Location: Russia, Ekaterinburg
Area: 55 sq. m
Project Status: implemented
Year: 2021
Photo : Evgeni Sverdlov

Omérta is a unisex clothing store with a focus on detail. We were asked to develop a space based on three words: sexuality, virgin, freedom.

We focused on the combination of brutal concrete forms and soft fabrics.
The entire structure of the building was exposed: monolithic ceilings, concrete columns, and overhanging slabs. We supplemented the existing geometry with another concrete volume, turning it into a sofa-showcase.
All engineering communications were hidden behind five-meter fabric canvases falling to the floor. And against the background of enveloping textiles, a concrete block was placed—the checkout area. All the concrete products were cast and molded together with the workers on site.
In contrast with the large shapes, there are many details in this project. Serifs on the rails that secure clothes hangers. Minimalist fabric headwear mannequins on a column fixed with magnets. Embroidery on fabrics with text messages that convey brand values.
A checkout counter is a concrete block on the outside and a functional cabinet on the inside.
During the concept phase, we reviewed several different designs for this area. Natural stone is very heavy (about 4 tonnes); assembling from blocks of different shapes is rather small scale against textile; casting such mould at production site is expensive.

Therefore we decided to make the stone ourselves, and set about designing it:
1. At first, we made 4 specimens with different composition and pigment (the block had to be darker than the basic concrete in the area).
2. Then we assembled a framework made of plywood and made a niche inside the mould for the future cabinet.

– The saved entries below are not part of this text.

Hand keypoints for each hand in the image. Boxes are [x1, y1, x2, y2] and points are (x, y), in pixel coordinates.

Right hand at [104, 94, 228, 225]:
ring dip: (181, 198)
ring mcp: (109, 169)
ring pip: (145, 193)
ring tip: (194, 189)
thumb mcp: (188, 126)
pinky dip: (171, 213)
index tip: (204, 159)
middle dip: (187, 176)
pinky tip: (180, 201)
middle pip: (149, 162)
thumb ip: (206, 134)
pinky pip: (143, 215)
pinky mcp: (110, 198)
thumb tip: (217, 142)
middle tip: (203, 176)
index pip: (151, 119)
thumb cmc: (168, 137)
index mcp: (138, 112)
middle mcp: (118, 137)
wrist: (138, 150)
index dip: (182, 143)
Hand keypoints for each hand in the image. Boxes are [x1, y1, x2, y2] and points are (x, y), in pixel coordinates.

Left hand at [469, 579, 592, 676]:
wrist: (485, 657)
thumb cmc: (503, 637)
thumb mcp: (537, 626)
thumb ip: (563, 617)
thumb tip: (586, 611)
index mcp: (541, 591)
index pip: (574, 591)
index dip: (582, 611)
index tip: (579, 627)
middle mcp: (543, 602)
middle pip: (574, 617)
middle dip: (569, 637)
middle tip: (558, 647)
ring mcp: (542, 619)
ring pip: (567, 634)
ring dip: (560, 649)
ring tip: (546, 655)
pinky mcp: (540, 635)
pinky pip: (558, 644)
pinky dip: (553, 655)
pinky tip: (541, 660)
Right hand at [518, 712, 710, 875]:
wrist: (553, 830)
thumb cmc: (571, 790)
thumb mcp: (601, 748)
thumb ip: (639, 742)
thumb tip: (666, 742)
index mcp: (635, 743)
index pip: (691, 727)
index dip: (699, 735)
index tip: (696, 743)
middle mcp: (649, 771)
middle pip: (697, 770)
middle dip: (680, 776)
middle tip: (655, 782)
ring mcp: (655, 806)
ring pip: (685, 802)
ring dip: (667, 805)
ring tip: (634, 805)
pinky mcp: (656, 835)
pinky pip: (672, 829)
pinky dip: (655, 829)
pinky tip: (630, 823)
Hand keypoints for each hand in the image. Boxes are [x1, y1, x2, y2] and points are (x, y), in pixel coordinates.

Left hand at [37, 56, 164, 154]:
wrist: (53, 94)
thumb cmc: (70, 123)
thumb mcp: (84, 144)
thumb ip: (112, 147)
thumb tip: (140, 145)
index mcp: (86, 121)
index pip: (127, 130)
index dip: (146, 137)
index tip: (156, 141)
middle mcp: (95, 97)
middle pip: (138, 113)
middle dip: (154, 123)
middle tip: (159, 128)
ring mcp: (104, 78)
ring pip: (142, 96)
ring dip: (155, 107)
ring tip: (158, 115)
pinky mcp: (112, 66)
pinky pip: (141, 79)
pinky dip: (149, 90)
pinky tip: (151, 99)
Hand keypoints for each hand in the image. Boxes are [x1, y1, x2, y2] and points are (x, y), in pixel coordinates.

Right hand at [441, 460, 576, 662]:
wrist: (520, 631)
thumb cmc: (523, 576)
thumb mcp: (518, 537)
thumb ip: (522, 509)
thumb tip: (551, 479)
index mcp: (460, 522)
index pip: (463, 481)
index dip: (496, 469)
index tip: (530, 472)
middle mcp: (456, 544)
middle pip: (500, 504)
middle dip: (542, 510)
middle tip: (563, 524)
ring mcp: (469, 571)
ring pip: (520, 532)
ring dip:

3. We poured the concrete mixture and waited until the concrete had begun to set, but had not hardened yet
4. We marked an outline of the future block and proceeded with shaping the block with a perforator.

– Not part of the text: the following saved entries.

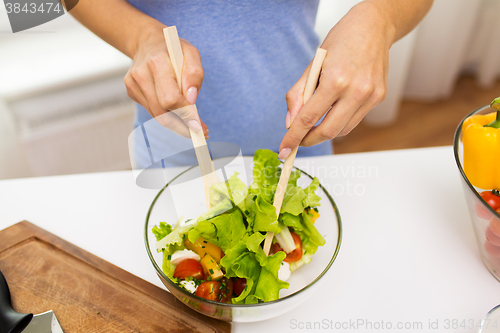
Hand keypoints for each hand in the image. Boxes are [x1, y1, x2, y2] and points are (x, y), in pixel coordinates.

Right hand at [124, 24, 207, 138]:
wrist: (147, 42)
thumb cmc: (173, 49)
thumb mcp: (191, 53)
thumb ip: (194, 74)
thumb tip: (191, 99)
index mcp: (157, 63)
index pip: (170, 99)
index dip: (186, 114)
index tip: (199, 125)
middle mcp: (141, 75)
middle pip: (162, 113)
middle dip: (182, 126)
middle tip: (200, 131)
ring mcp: (133, 85)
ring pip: (157, 116)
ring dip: (177, 124)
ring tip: (192, 124)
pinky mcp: (131, 92)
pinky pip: (152, 111)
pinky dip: (167, 116)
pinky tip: (177, 112)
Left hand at [279, 2, 394, 157]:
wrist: (374, 26)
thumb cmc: (342, 40)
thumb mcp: (313, 64)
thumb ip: (298, 95)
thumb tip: (291, 123)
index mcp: (335, 80)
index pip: (309, 118)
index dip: (294, 137)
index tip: (284, 149)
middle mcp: (356, 90)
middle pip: (328, 131)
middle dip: (309, 140)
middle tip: (298, 140)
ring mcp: (371, 96)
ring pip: (343, 129)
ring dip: (325, 131)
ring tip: (315, 122)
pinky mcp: (379, 97)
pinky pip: (355, 119)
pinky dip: (340, 120)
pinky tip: (334, 109)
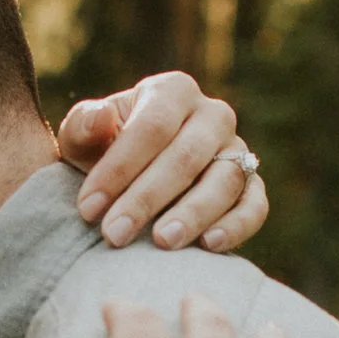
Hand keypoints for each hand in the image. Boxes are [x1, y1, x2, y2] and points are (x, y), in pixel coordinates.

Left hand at [56, 73, 268, 253]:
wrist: (133, 180)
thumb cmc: (103, 154)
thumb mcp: (83, 139)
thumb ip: (83, 128)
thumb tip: (100, 116)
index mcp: (173, 91)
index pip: (151, 127)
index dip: (118, 168)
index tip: (88, 208)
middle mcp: (213, 114)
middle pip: (186, 155)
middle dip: (147, 198)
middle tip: (115, 234)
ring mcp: (238, 150)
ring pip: (224, 180)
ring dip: (193, 214)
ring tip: (162, 242)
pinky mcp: (252, 185)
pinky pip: (255, 205)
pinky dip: (237, 225)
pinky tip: (209, 245)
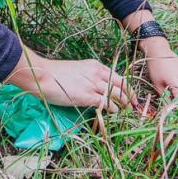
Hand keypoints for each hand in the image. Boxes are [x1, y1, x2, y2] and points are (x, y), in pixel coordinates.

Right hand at [7, 47, 136, 111]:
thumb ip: (88, 77)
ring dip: (124, 104)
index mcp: (95, 66)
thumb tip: (95, 88)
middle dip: (130, 96)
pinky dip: (113, 108)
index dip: (126, 87)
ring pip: (116, 94)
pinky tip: (114, 112)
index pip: (118, 76)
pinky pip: (106, 103)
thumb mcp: (76, 70)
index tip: (130, 95)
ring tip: (127, 111)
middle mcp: (97, 73)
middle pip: (121, 85)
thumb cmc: (55, 74)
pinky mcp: (87, 96)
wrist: (43, 75)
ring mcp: (93, 84)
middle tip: (134, 105)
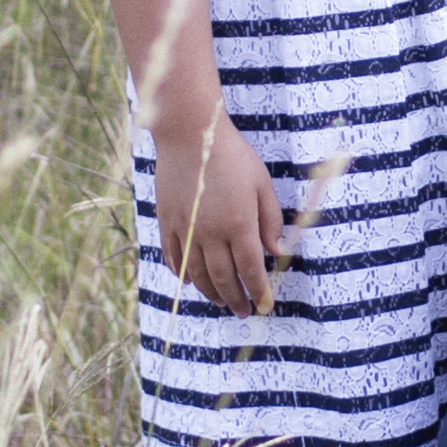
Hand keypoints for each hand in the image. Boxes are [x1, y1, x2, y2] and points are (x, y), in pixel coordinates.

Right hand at [155, 113, 287, 313]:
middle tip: (243, 311)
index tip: (265, 305)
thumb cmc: (232, 156)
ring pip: (198, 274)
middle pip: (224, 278)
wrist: (191, 135)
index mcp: (239, 224)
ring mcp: (186, 230)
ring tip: (221, 302)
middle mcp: (211, 233)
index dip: (259, 291)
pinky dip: (184, 274)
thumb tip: (278, 251)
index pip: (251, 270)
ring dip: (211, 292)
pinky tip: (191, 282)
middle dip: (236, 299)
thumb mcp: (262, 183)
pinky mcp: (168, 223)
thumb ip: (270, 220)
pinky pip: (174, 258)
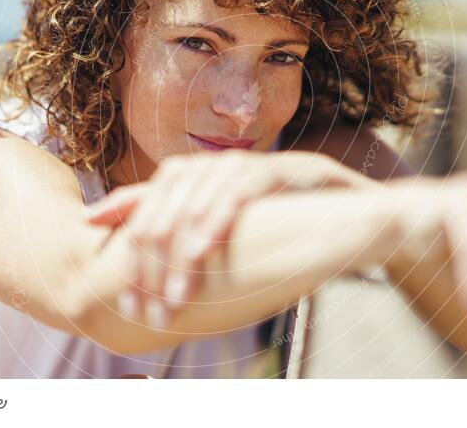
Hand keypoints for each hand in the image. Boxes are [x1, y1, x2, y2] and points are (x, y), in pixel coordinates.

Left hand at [84, 149, 373, 328]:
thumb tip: (142, 260)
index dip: (124, 220)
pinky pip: (242, 189)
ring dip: (181, 250)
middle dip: (150, 254)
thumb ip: (194, 242)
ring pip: (200, 195)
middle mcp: (223, 164)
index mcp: (206, 176)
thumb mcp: (235, 239)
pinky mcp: (286, 168)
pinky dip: (219, 219)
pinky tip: (203, 251)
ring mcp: (254, 164)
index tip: (107, 264)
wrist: (360, 217)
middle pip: (168, 196)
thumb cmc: (291, 229)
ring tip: (172, 297)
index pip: (153, 193)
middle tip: (143, 303)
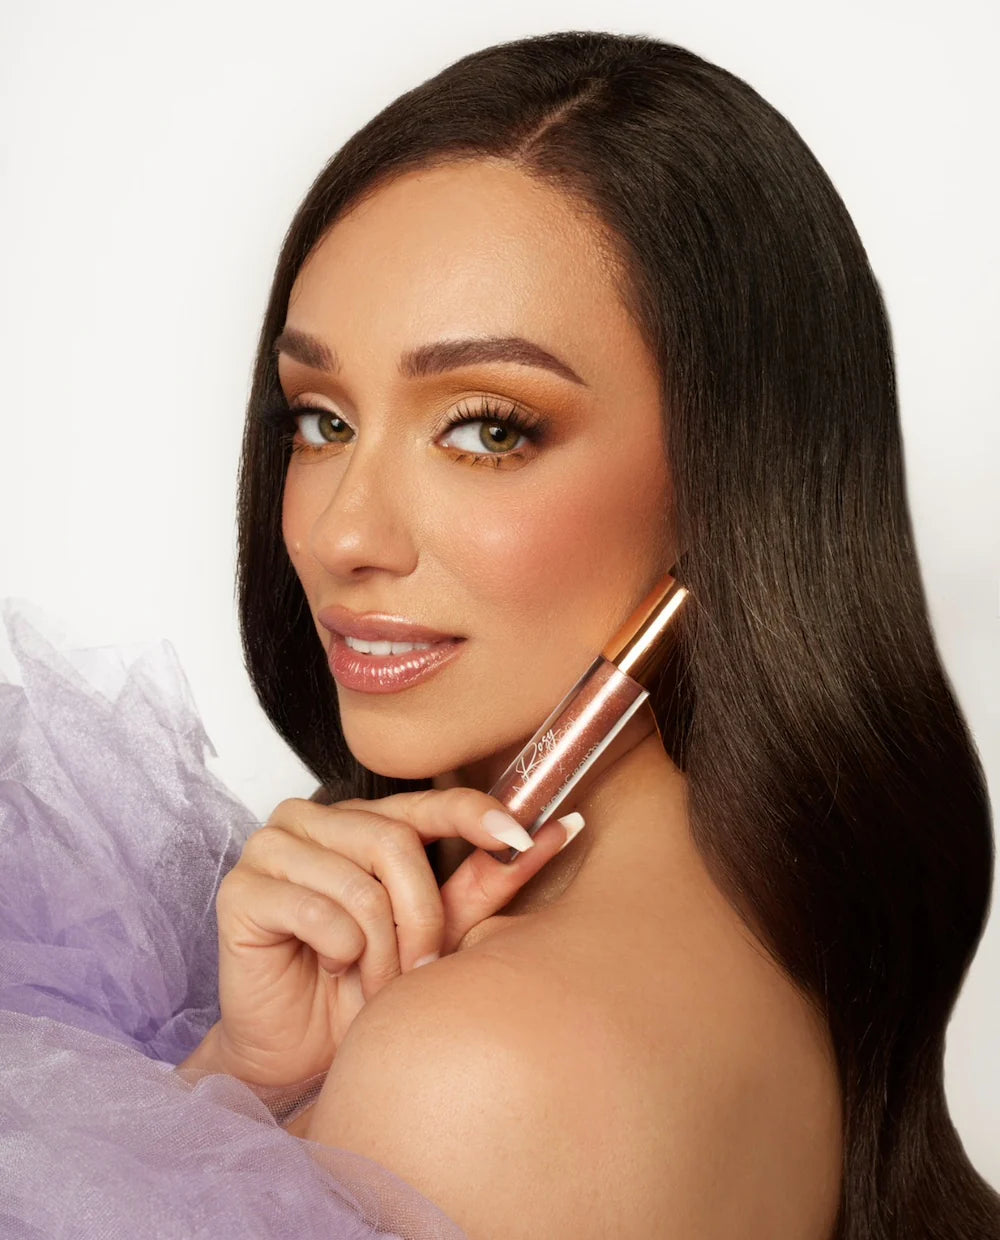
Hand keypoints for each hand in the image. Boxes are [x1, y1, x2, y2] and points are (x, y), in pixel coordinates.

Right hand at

5. We coated it with a mat varnish before opening.
In addition to clothes, the shop sells hats and balaclavas.
Textile dummies made of soft fabric in the shape of a head were designed to exhibit them. It was decided to place them on a column near the checkout area. In order not to disturb the load-bearing structure, we used magnets. 5 magnets were glued to the column and 5 magnets were sewn into the textile dummies. Thus, it is possible to vary the exhibit of headwear: to leave 3 dummy heads or all 5, depending on the availability of models.
A showcase sofa made of concrete serves two functions: it is a waiting area in front of the try-on room and a showcase for decorative items.

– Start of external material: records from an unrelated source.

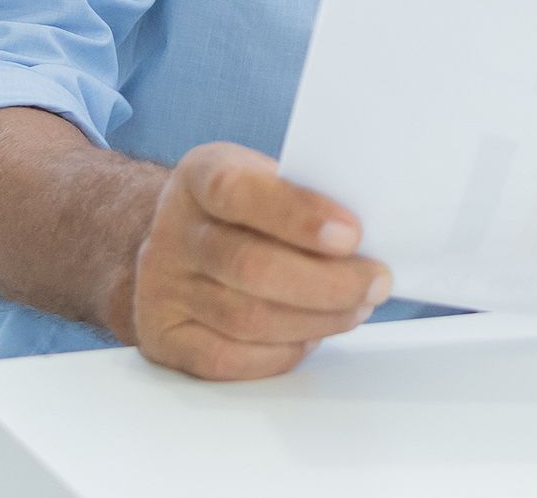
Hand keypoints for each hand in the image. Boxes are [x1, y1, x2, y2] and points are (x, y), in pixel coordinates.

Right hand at [122, 143, 391, 380]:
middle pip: (250, 266)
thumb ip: (308, 196)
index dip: (299, 216)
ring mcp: (161, 288)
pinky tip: (311, 336)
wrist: (180, 241)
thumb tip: (375, 233)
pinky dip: (280, 352)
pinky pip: (226, 359)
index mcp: (200, 177)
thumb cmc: (245, 209)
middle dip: (327, 282)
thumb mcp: (268, 177)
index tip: (352, 235)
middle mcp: (173, 232)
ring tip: (357, 308)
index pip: (240, 192)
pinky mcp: (164, 337)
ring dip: (316, 320)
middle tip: (375, 283)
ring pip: (245, 318)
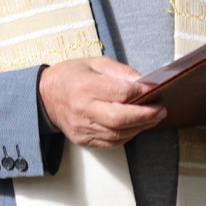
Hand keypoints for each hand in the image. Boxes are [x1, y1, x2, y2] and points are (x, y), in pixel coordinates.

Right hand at [39, 57, 166, 148]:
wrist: (45, 95)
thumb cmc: (71, 76)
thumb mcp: (95, 63)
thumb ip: (121, 72)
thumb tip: (144, 83)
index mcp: (84, 85)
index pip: (120, 93)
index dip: (141, 93)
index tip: (154, 91)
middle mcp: (82, 109)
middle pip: (120, 119)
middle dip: (145, 116)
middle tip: (161, 110)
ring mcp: (82, 127)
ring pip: (117, 134)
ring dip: (140, 127)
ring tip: (153, 118)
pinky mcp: (82, 139)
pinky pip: (110, 142)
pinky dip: (127, 136)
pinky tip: (136, 127)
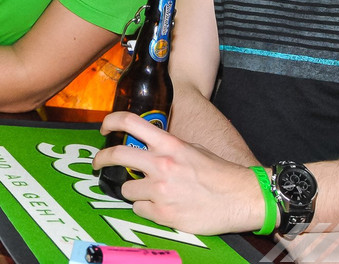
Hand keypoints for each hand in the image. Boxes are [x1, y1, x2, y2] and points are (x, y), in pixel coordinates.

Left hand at [92, 111, 265, 235]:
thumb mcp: (193, 149)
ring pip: (126, 189)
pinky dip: (147, 209)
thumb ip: (168, 148)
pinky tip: (162, 206)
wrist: (241, 197)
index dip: (111, 122)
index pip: (130, 123)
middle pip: (117, 155)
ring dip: (134, 191)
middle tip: (98, 163)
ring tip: (151, 193)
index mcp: (170, 144)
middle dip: (102, 159)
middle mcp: (161, 165)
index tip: (104, 129)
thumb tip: (147, 149)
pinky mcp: (163, 215)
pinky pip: (139, 209)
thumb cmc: (220, 173)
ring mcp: (161, 191)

We projected and duplicated the concrete slab from the ceiling to the floor exhibiting the design features of the space. By creating a contrast of materials and forms—a simple concrete slab and a bionic fabric sofa—we accentuated the brand particularity.
The concrete slab was poured on site. The framework was made of plywood, and expanded polystyrene was used inside to soften the shape.
The sofa was stitched by hand. First of all, we made a few mockups to understand how to achieve such shape and what fabric was required. Having approved the patterns, we proceeded with cutting. There are two cushions on each side of the sofa. The lower one is for softness, and is made from several layers of sheathed foam. The top one is finishing, which has a bionic shape.
The clothes rails were also customized, as we needed concealed fixtures and notches for hangers in every 10 cm to evenly hang the clothes.
We made the rail structure in two parts: the base was a metal plate with a protruding element, and a metal guide with notches, on which the clothes would hang.
In order to make the fixtures concealed, we made a groove in the wall for metal plates, fastened them and plastered the wall over them. After finishing the wall, we connected the element protruding from the wall with the rail.
That's how we achieved an effect of rails built into the wall without additional supports and angle brackets.
There was a limited implementation period, therefore we had to prepare the planning solution with minimum changes. The general arrangement of areas remained the same. We only optimized the size of the utility/storage room and allotted a try-on room area. To do this, we demolished a wall that separated the utility room and the main hall. We erected a new lavatory made of foam concrete blocks with a walkable roof.
The main zoning element in the common room was textiles. This, on the one hand, perfectly fitted into the concept and, on the other hand, helped save time and budget during the implementation.